USPS seeks employee Web access

The U.S. Postal Service, which has called home computers and the Internet

a threat to traditional mail, is proposing to supply its 800,000 employees

with bargain-priced computers and free Internet service.

In a notice to computer vendors, the Postal Service says it is looking

for a company or companies to sell its employees home computer systems for

payments of about $12 a month for 36 months and free Internet service.

The 225-year-old Postal Service is anxious to connect as many of its

em-ployees as possible to the Internet to improve employee communication,

said spokeswoman Sue Brennan.

Once connected, employees could use the Postal Service intranet for

job- related chores, such as changing health insurance policies and applying

for job transfers, and for receiving job-related information. Thus, the

computer and Internet service would help the Postal Service comply with

federal paperwork- reduction requirements, Brennan said.

Postal employees would also be free to use the computers to surf the

Internet, and the Postal Service promises that it "would not, under any

circumstances," monitor its employees' Internet activities.

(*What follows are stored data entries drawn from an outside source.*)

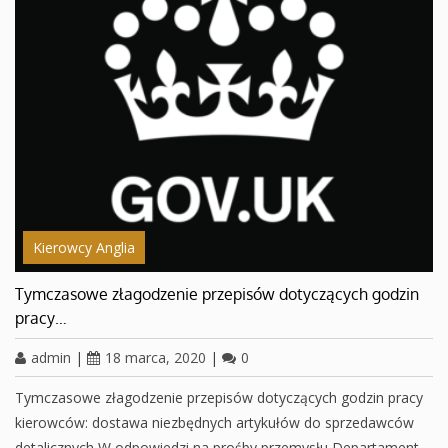
Kierowcy Anglia
Tymczasowe złagodzenie przepisów dotyczących godzin
pracy…
admin
|
18 marca, 2020
|
0
Tymczasowe złagodzenie przepisów dotyczących godzin pracy
kierowców: dostawa niezbędnych artykułów do sprzedawców
detalicznych W odpowiedzi na prośby przemysłu Departament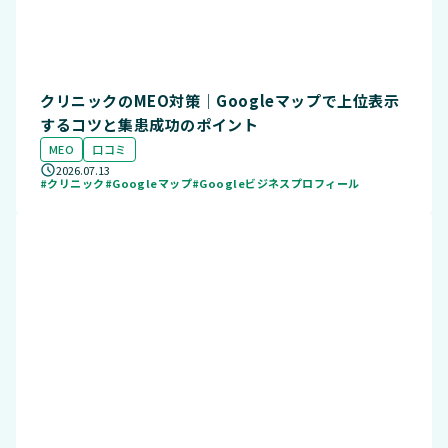
クリニックのMEO対策｜Googleマップで上位表示
するコツと集患成功のポイント
MEO
口コミ
2026.07.13
#クリニック
#Googleマップ
#Googleビジネスプロフィール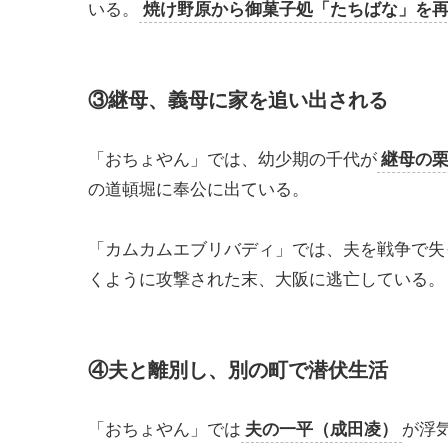
いる。
焼け野原から御菓子処「たちばな」を
③継母、義母に家を追い出される
「おちょやん」では、幼少期の千代が
継母の
の道頓堀に奉公に出ている。
「カムカムエブリバディ」では、夫を戦争で失
くように攻撃された末、大阪に逃亡している。
④夫と離別し、別の町で潜伏生活
「おちょやん」では
夫の一平（成田凌）
が浮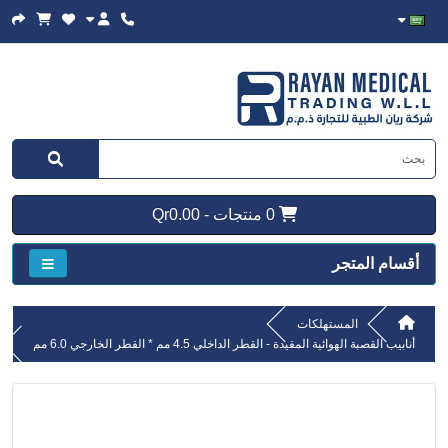
0 منتجات - Qr0.00
أقسام المتجر
المستهلكات
أنابيب القصبة الهوائية المقيدة - القطر الداخلي 4.5 مم * القطر الخارجي 6.0 مم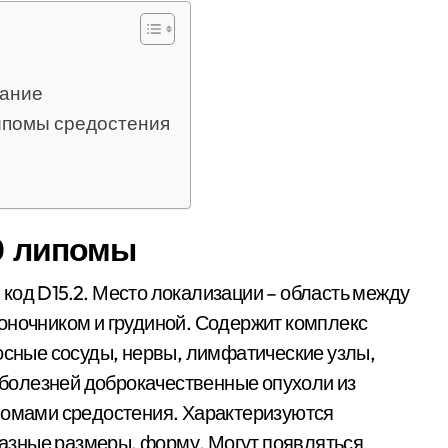
вание
ипомы средостения
10 липомы
код D15.2. Место локализации – область между
оночником и грудиной. Содержит комплекс
носные сосуды, нервы, лимфатические узлы,
болезней доброкачественные опухоли из
ипомами средостения. Характеризуются
азные размеры, форму. Могут появляться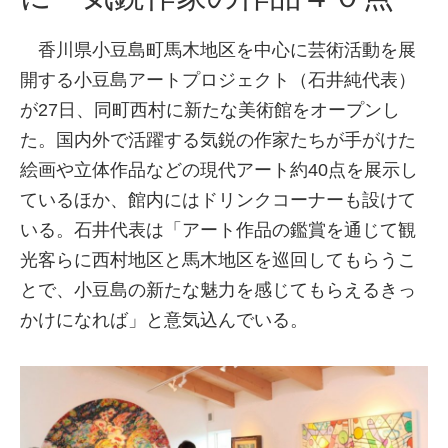
香川県小豆島町馬木地区を中心に芸術活動を展
開する小豆島アートプロジェクト（石井純代表）
が27日、同町西村に新たな美術館をオープンし
た。国内外で活躍する気鋭の作家たちが手がけた
絵画や立体作品などの現代アート約40点を展示し
ているほか、館内にはドリンクコーナーも設けて
いる。石井代表は「アート作品の鑑賞を通じて観
光客らに西村地区と馬木地区を巡回してもらうこ
とで、小豆島の新たな魅力を感じてもらえるきっ
かけになれば」と意気込んでいる。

The effort to "wire" its workforce puts the Postal Service in company

with a number of U.S. corporate giants, including Ford Motor Co., Delta

Air Lines and Intel Corp. All three announced this year that they would

supply their employees with computers — in Ford's case, all 350,000 employees — and Internet service at deeply discounted prices or, in Intel's case,

for free.

At Intel, the free computer program is both an employee-pleasing perk

and a productivity booster, said Intel spokes-man Tom Potts. Intel employees

use the company intranet extensively. "It's very efficient for everything

from getting a better understanding of company benefits" to communicating

with co-workers and bosses, he said.

When the program was announced in March, "it actually created genuine

excitement within the organization; it was a big buzz for a while," he said.

"It was pretty much a slam-dunk for Intel." The Postal Service hopes to

have a test computer sales program ready for launch in 01/and a full-scale

program under way in March, Brennan said.

Under the program, each Postal Service employee would be able to buy

a computer system with at least a 566 MHz Intel Celeron processor, an 8G

hard drive, 64 MB of RAM, a CD-ROM drive, a 56K modem, a color monitor and

a color ink jet printer.

Computers would be delivered within 30 days after orders are placed.

They would be shipped to buyers through the Postal Service, of course.

At about $12 a month, the computers would be "at greatly reduced cost"

compared with those available commercially, said Brennan.

Unlike Intel, the Postal Service says it will not help pay for the computers

or Internet service. Computer vendors will have to earn a profit from the

monthly payments and through volume sales. Internet providers are expected

to rely on advertising revenue to make money.

The Postal Service is asking computer vendors to submit bids by Nov.

6 for the right to sell computer systems to USPS employees. Sales to postal

workers could bring in as much as $9.6 million a month.